§ **TASKS FOR THIS EXERCISE**:
**a.** According to the cost driver page excerpt, what is the cost driver for Kitchen/Culinary?
**b.** Print the lines of the entries from their start through the line containing "m realen 3D-Raum", both included. Leave out the pictures.

§ **PAGE EXCERPT**:
----

The Cost Driver Tab in the Labor Cockpit is used for managing the department’s cost driver. Most hotel groups have corporate standards to be able to compare like for like, please verify with your Head Office before changing the settings.

Intended Users

Cockpit Owners

Instructions

A factor that causes a change in labor hours; i.e. what determines the department’s need for labor. E.g.

  • Housekeeping – The cost driver is Room Nights (previous day). If more rooms are used, more hours are needed to clean rooms.
  • Kitchen/Culinary – The cost driver is Food Revenue. As more food is produced, more hours are needed.

How to build up a cost driver − (requires controller or administrator user-rights)

Enter the Cost driver from the Tools menu

  1. Define your cost driver label, what you want to call the driver.
  2. Choose the source of the driver; i.e. department and segments
  3. Define type driver; i.e. revenue, rooms, guests…
  4. Define day – same day or previous day (only Breakfast and Housekeeping – previous day).

----

Page images and extracted text
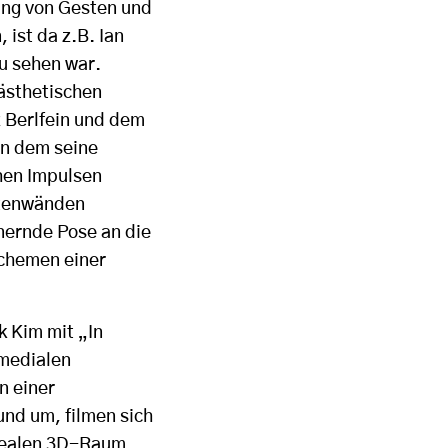
ing von Gesten und
ist da z.B. Ian
zu sehen war.
 ästhetischen
 Berlfein und dem
in dem seine
hen Impulsen
itenwänden
nnernde Pose an die
Schemen einer
 Kim mit „In
rmedialen
n einer
und um, filmen sich
m realen 3D-Raum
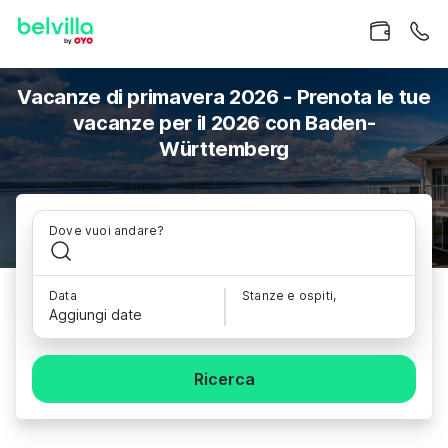
Vacanze di primavera 2026 - Prenota le tue
vacanze per il 2026 con Baden-
Württemberg
Dove vuoi andare?
Data
Stanze e ospiti,
Aggiungi date
Ricerca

----

§ **SOLUTION LIST**:
**a.** Food Revenue.

**b.**
ing von Gesten und
ist da z.B. Ian
zu sehen war.
 ästhetischen
 Berlfein und dem
in dem seine
hen Impulsen
itenwänden
nnernde Pose an die
Schemen einer
 Kim mit „In
rmedialen
n einer
und um, filmen sich
m realen 3D-Raum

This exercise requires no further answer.